Abbas urged Sharon to give him time to negotiate a hudna, or cease-fire, with the terrorist groups, saying he could succeed if Israel stopped its counter-terror raids and targeted killings of terrorist leaders.

What he had in mind was a yearlong cease-fire that would allow Israel and the Palestinians to negotiate without the threat or use of force, Abbas explained.

Dahlan added that it would take about a year to rehabilitate the Palestinian Authority security forces, after which they would be in a position to force the militants to adhere to an extended cease-fire.

Until the Abbas meeting, Sharon had opposed this approach on the grounds that the militants would simply use the cease-fire to regroup before launching a new round of terror. However, Palestinian sources say Sharon intimated at the meeting that if a cease-fire is achieved he would be ready to give the approach a chance.

If true, this constitutes a major change in the Israeli position.

Sharon’s dilemma is how to continue fighting terror without undermining Abbas to such an extent that he will be too weak either to negotiate a cease-fire or use force against terrorists.

Getting the balance right will not be easy: If Israel continues targeted killings and major raids, Palestinians may see Abbas as a straw man who has not eased their suffering. If Sharon holds back, on the other hand, Hamas may be encouraged to launch even bigger attacks on the assumption that Israel will not retaliate.

Another major Israeli dilemma is what to do about Arafat. His alleged role in encouraging terror and deliberately undermining Abbas has led to renewed calls for his expulsion.

Three government ministers from Sharon’s own Likud Party — Dan Naveh, Yisrael Katz and Tzachi Hanegbi — maintain that there will be no effective cease-fire as long as Arafat is around.

Sharon for now is against expelling Arafat. In Sunday’s Cabinet meeting, Sharon, Defense Minister Shaul Mofaz and the army’s chief of staff, Lt. Gen. Moshe Ya’alon, argued that Arafat would be more dangerous jetting around Europe playing for international sympathy than confined to his headquarters in Ramallah.
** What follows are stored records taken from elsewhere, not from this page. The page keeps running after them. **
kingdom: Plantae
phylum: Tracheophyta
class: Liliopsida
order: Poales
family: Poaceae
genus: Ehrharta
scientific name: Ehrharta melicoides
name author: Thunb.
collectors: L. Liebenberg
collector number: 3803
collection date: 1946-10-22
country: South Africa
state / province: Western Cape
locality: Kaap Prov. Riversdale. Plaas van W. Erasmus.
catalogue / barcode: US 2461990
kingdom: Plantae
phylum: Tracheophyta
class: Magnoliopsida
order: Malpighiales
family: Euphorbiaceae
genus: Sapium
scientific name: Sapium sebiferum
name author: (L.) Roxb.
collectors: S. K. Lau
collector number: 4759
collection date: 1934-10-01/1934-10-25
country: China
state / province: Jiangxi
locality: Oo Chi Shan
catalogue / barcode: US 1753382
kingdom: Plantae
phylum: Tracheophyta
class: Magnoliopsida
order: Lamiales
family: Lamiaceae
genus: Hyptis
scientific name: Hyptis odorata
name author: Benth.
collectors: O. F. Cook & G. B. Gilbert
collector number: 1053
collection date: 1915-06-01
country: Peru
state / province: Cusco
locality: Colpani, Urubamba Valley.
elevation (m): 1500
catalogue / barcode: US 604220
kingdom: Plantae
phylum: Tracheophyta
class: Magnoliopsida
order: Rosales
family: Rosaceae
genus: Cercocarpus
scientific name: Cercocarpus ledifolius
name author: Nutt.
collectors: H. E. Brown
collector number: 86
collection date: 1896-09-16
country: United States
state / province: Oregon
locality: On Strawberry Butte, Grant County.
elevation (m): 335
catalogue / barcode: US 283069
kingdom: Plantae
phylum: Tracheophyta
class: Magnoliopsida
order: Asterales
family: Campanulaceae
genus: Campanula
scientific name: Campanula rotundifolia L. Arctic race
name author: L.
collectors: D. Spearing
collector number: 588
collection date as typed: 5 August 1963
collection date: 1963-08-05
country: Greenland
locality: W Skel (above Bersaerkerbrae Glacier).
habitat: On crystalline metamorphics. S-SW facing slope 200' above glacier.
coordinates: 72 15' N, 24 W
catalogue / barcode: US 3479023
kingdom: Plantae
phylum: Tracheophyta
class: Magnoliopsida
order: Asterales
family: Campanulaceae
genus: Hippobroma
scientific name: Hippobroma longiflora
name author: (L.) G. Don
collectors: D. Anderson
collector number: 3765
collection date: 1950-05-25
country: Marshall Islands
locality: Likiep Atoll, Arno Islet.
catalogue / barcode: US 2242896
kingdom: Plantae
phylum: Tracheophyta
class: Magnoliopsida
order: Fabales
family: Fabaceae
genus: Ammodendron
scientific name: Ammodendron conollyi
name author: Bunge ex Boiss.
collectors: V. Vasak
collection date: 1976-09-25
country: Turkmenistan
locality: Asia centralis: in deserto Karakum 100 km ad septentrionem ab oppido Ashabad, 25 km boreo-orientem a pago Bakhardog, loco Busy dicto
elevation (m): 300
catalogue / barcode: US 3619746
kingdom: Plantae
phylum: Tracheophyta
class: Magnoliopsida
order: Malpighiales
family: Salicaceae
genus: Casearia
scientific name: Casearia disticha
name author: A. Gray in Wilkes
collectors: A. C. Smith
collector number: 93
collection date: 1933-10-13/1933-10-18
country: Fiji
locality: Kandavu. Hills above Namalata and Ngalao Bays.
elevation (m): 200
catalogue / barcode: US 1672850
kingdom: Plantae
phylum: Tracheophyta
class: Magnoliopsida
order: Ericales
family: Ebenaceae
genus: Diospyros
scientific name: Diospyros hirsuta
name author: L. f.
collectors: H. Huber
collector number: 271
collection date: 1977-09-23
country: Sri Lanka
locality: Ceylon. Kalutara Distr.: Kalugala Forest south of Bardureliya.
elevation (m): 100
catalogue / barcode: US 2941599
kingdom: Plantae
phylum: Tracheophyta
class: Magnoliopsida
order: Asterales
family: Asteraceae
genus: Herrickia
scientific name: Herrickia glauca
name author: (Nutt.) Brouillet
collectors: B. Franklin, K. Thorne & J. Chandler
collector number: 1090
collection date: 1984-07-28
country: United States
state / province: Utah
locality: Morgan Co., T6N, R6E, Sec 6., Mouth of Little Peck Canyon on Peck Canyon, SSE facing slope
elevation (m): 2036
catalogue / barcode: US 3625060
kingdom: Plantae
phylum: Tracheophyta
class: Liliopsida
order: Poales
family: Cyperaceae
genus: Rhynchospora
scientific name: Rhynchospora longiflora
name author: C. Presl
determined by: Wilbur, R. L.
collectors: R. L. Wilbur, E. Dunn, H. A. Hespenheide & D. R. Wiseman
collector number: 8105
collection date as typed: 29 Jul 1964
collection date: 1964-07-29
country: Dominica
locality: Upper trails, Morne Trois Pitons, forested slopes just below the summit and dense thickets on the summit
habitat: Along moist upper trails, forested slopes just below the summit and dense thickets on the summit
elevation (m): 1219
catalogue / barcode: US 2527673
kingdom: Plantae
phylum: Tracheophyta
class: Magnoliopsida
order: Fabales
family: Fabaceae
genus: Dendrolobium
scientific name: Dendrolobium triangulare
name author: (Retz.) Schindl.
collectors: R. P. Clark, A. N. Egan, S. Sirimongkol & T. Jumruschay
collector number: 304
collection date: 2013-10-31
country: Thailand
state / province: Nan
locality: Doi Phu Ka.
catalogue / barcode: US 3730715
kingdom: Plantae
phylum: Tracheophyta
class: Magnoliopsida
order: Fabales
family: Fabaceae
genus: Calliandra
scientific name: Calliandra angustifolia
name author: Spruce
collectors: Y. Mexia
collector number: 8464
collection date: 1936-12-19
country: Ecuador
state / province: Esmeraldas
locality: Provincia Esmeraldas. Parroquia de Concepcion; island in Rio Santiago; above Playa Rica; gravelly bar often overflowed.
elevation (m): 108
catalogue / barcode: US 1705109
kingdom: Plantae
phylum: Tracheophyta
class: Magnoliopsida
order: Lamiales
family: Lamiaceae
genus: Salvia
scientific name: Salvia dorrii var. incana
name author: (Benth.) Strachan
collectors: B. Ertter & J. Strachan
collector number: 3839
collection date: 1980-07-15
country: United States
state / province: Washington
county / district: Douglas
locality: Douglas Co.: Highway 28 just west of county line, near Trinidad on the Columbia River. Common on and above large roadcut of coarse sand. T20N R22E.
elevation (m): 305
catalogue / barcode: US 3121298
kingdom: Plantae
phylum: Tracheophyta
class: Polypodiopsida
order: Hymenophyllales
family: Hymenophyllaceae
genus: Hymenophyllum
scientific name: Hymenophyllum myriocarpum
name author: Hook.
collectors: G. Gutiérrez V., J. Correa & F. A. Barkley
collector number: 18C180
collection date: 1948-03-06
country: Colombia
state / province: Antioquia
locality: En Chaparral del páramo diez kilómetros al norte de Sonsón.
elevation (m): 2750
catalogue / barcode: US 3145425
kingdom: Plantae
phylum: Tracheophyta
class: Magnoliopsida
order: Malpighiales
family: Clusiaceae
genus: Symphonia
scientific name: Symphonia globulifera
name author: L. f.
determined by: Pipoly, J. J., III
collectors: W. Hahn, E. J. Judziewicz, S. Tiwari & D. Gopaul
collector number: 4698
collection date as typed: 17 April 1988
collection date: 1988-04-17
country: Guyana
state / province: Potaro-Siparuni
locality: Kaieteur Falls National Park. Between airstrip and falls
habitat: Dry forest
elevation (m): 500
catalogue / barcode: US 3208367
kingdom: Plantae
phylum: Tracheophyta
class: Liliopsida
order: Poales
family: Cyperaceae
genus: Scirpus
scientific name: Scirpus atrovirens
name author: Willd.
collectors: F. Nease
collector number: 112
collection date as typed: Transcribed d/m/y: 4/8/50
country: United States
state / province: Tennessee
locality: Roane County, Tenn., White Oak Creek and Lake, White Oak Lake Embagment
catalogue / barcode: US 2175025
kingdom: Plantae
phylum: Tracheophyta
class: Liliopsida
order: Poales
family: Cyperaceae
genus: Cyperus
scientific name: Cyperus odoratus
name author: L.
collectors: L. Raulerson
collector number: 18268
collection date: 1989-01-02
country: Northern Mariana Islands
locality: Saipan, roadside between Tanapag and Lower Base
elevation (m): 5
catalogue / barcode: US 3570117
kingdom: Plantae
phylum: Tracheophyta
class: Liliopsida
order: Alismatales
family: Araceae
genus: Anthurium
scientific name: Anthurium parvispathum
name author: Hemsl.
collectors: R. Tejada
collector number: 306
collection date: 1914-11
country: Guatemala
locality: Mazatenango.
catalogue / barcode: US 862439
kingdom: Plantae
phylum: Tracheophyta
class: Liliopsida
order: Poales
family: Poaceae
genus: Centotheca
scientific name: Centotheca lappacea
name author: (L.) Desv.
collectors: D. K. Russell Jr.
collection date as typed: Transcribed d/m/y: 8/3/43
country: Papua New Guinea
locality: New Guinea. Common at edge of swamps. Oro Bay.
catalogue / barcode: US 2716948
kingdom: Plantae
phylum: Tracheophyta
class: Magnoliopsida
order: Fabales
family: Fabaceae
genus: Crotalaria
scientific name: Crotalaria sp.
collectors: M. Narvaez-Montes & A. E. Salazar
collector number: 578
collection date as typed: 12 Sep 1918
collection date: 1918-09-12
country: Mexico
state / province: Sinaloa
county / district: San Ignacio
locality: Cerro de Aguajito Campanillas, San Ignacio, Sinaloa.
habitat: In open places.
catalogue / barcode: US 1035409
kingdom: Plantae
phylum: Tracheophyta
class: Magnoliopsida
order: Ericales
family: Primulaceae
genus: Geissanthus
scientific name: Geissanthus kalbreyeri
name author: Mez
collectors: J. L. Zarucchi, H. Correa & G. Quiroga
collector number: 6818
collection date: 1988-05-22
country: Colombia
More than Arafat, though, it is the ongoing terror that constitutes the biggest threat to the road map and Abbas’ chances of success.

According to Israeli security officials, there have been almost 50 attempted attacks in the three weeks since Abbas took office.

Five attacks in a space of two days early this week left 11 Israelis dead and scores wounded.

Hamas terror threatens not only Israel and the road map but Abbas himself, especially after some Hamas leaders charged that Abbas is considering trading the Palestinian refugees’ demand to return to homes they abandoned inside Israel 55 years ago for Israeli acceptance of the road map.

Osama Hamdan, a Hamas representative in Lebanon, issued an open threat over the weekend: “Anyone who bargains over the refugees’ right of return is bargaining over his neck,” he declared.

Given the new wave of terror, many Israeli and Palestinian analysts agree that only a major American effort can save the road map.

And they are not optimistic. Reuven Paz, an expert on fundamentalist terror at the Herzliya Interdisciplinary Center, says that “without a strong American lead, there will simply be more of the same: terror, counter-terror and indecisive meetings between Sharon and Abbas.”

Other Israeli pundits argue that Sharon willingness to cancel a crucial meeting this week with President Bush because of the bombings does not augur well.

They believe it shows that Sharon, worried about possible American pressure on the issue of Israeli settlements in the West Bank and Gaza Strip, is stalling — and that President Bush, with an eye on the Jewish vote as he moves into an election year, may allow Sharon to go on playing for time.